2 Walsh aides cleared of federal charges
When two Boston City Hall aides were found guilty on federal charges for pressuring officials at the Boston Calling music festival to hire union labor, critics pointed to the trial as prosecutorial overreach and the criminalization of politics.
Apparently, those critics were right.
On Wednesday, in a step that even he acknowledged was unusual, US District Court Judge Leo Sorokin overturned a jury’s August 2019 decision finding former Mayor Marty Walsh aides Ken Brissette and Tim Sullivan guilty of conspiracy to commit extortion and, in Brissette’s case, extortion.
Sorokin wrote that his 90-page decision was “based on the government’s failure to prove that either man committed the charged offenses.” He noted that neither Brissette nor Sullivan received a personal payoff from their conduct and questioned the applicability of the federal anti-extortion Hobbs Act to this case.
Company officials testified at trial that they worried they would not get city permits if they did not hire union stagehands. Brissette and Sullivan’s lawyers said they simply suggested hiring union workers to avoid an embarrassing public protest.
US Attorney Andrew Lelling, whose office prosecuted the men, said in a statement, “An impartial jury, following legal instructions written by the Court, voted unanimously to convict these two men. We are disappointed by this decision and will review our options.”
Brissette’s attorneys, in a statement reported by the AP, said Brissette and Sullivan did nothing wrong, and “Today’s ruling is consistent with our arguments that the evidence in this case did not support the charges brought against them.”

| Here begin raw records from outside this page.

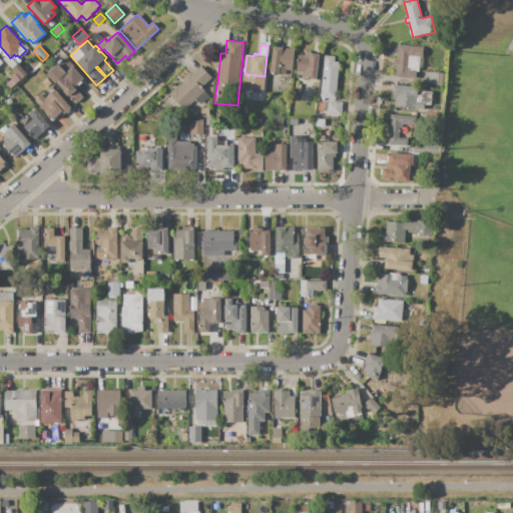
[(399,45),(423,47),(422,57),(420,57),(419,72),(416,71),(416,79),(396,77),(397,66),(394,66),(395,58),(398,58),(399,45)]
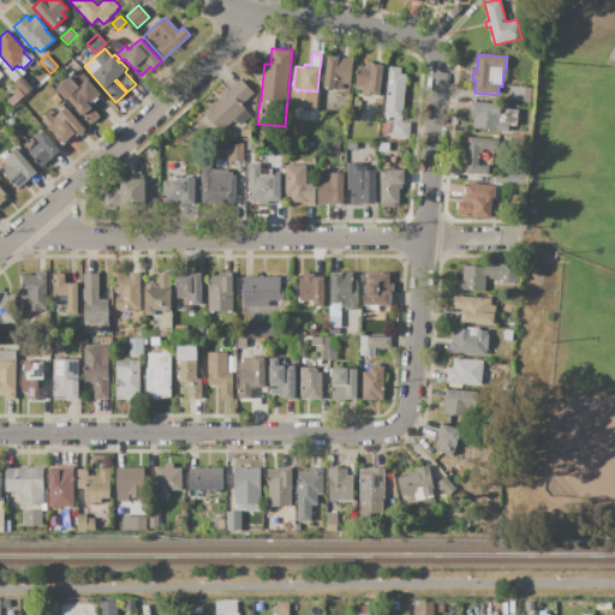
[(353,59),(352,72),(351,72),(350,90),(324,88),(327,57),(353,59)]
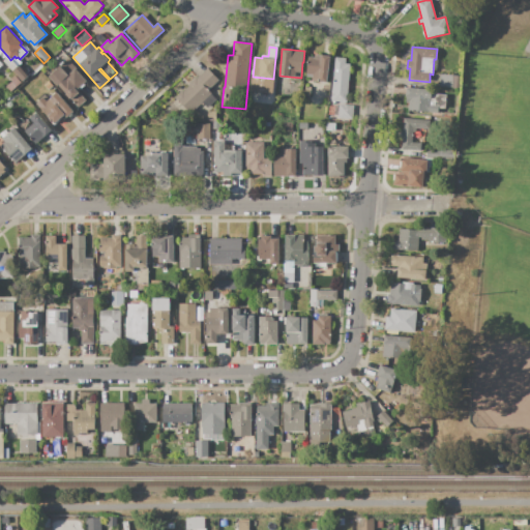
[(329,57),(327,82),(313,81),(313,75),(306,75),(308,57),(315,58),(315,55),(329,57)]
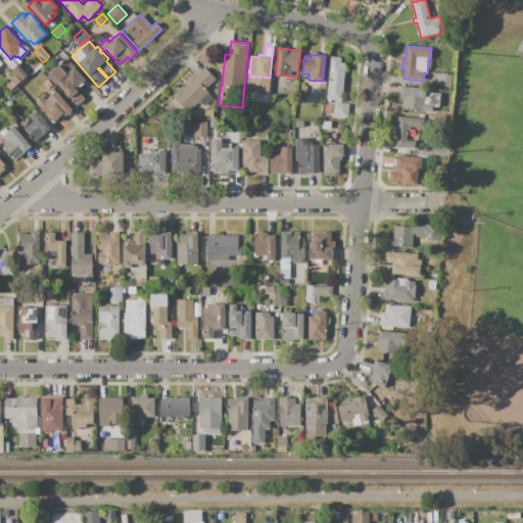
[(12,70),(3,60),(7,56),(8,56),(10,59),(14,55),(15,57),(18,60),(19,59),(21,62),(19,63),(19,64),(12,70)]
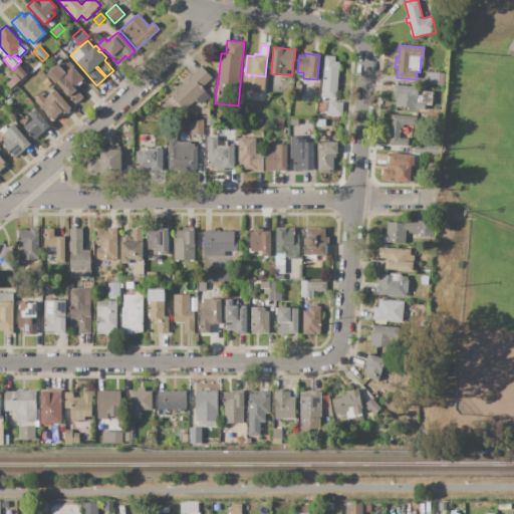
[(325,55),(335,56),(335,62),(339,62),(336,99),(334,99),(334,101),(329,100),(330,99),(321,98),(325,55)]
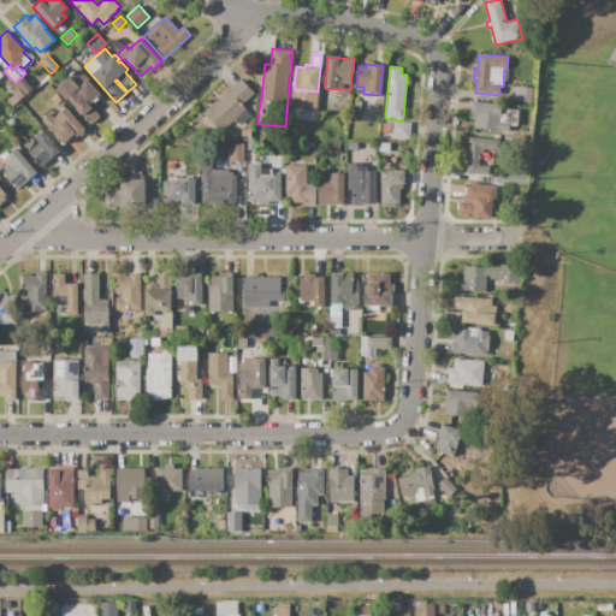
[(23,76),(34,88),(25,95),(15,83),(23,76)]
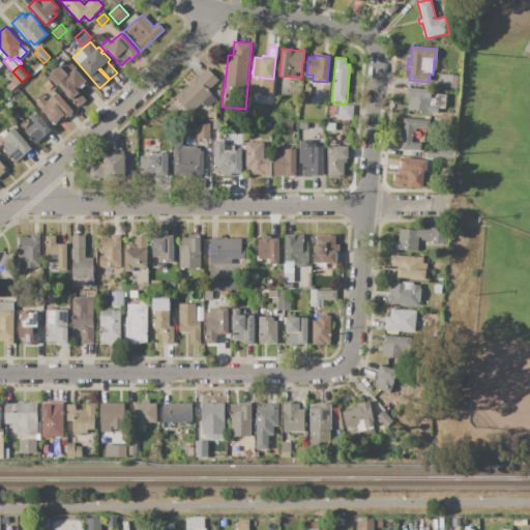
[(49,77),(60,66),(68,75),(75,68),(86,82),(79,88),(75,88),(78,91),(79,90),(81,92),(80,92),(87,100),(78,108),(58,85),(57,86),(49,77)]
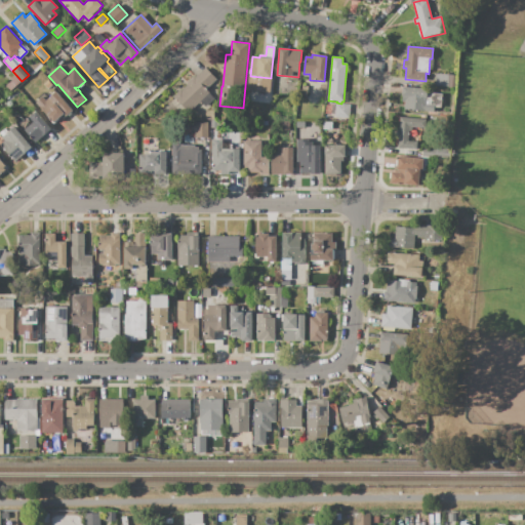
[(214,98),(193,118),(173,96),(180,89),(180,90),(188,84),(187,83),(194,77),(195,77),(205,68),(216,80),(205,89),(214,98)]
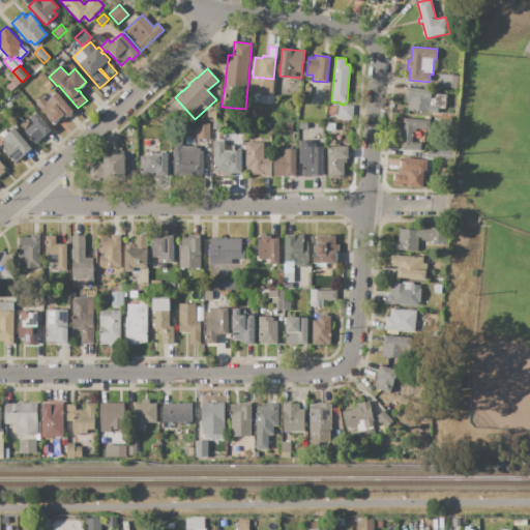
[(439,75),(461,76),(460,90),(438,88),(439,75)]
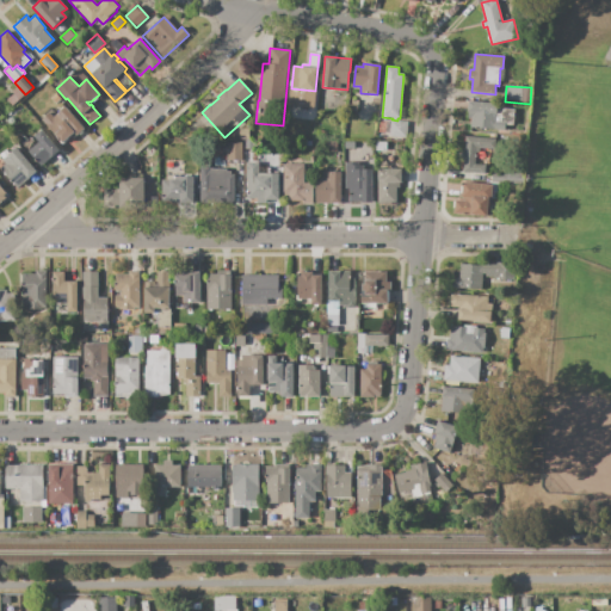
[(17,87),(24,96),(12,105),(7,100),(12,96),(10,93),(17,87)]
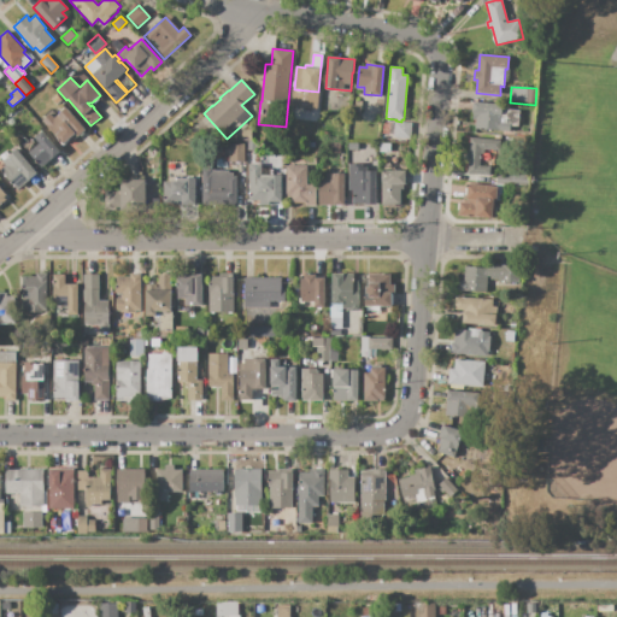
[(56,94),(62,100),(56,105),(51,99),(56,94)]
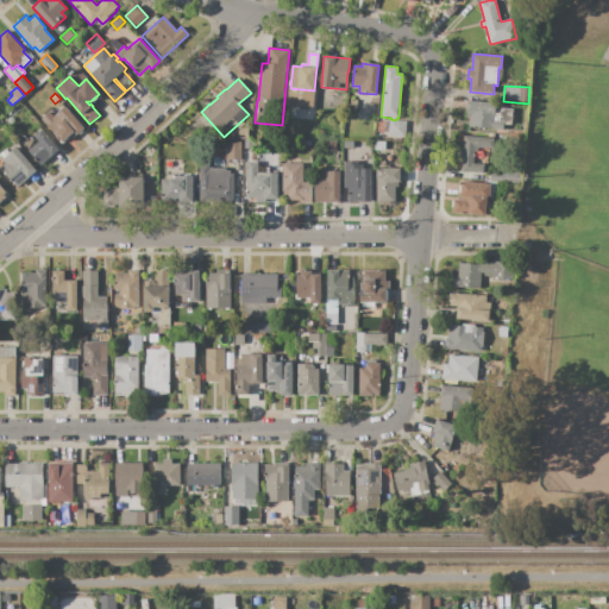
[(468,101),(495,104),(495,107),(513,110),(512,125),(503,125),(503,135),(496,133),(496,130),(470,127),(470,119),(466,118),(466,112),(468,101)]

Lelling’s initial decision to prosecute, and the jury’s guilty verdict, drew strong criticism. Defense lawyer and civil liberties advocate Harvey Silverglate wrote for WGBH that the case was “dangerous to civil society and, not so incidentally, to all of our civil liberties” by blurring the line between illegal extortion and lawful political pressure.
Boston City Councilor Lydia Edwards told WGBH that she worried the verdict will have a “chilling effect” on city officials’ ability to press corporations for favorable terms in city contracts.
In a Boston Herald op-ed, political strategist Joyce Ferriabough Bolling wrote that the case presents “a dangerous precedent to activists who have to negotiate, compromise, cajole, or sometimes even force-feed solutions” by lessening the distinction between advocacy and bribery.
Long-time defense attorney Martin Weinberg told the Boston Globe that it was “an unorthodox prosecution that was far outside the norm of federal extortion law.”
The Boston Globe reported Wednesday that federal prosecutors could appeal the ruling, but Sorokin said, if that happens, he would call for a new trial. The initial trial lasted two weeks.
It is not the first time federal prosecutors in Boston have failed in bringing extortion charges over union-related pressure. In 2014, a federal jury acquitted four Teamsters of threatening the non-union cast and crew of reality TV show Top Chef. Two other Teamsters were found guilty in 2014 for using aggressive behavior to pressure businesses to hire union workers, but their convictions were overturned on appeal.
Silverglate drew a parallel to the US Supreme Court’s decision to toss federal corruption charges against former Virginia Gov. Bob McDonnell, who received fancy gifts from a company CEO in exchange for helping his business. That decision centered on what constituted an “official act” by McDonnell.
Closer to home, Sorokin’s ruling recalls the Probation Department patronage hiring scandal. Probation Commissioner John O’Brien and deputies Elizabeth Tavares and William Burke were convicted by a jury in July 2014 for running a rigged hiring system — hiring employees based on political connections, not merit, then lying when they certified that the hires were done correctly.
As with the Boston Calling case, some critics called that prosecution overreach. A federal Appeals Court agreed and overturned the guilty verdicts.
Judge Juan Torruella wrote in that case a maxim that could just as easily apply here: “Not all unappealing conduct is criminal.”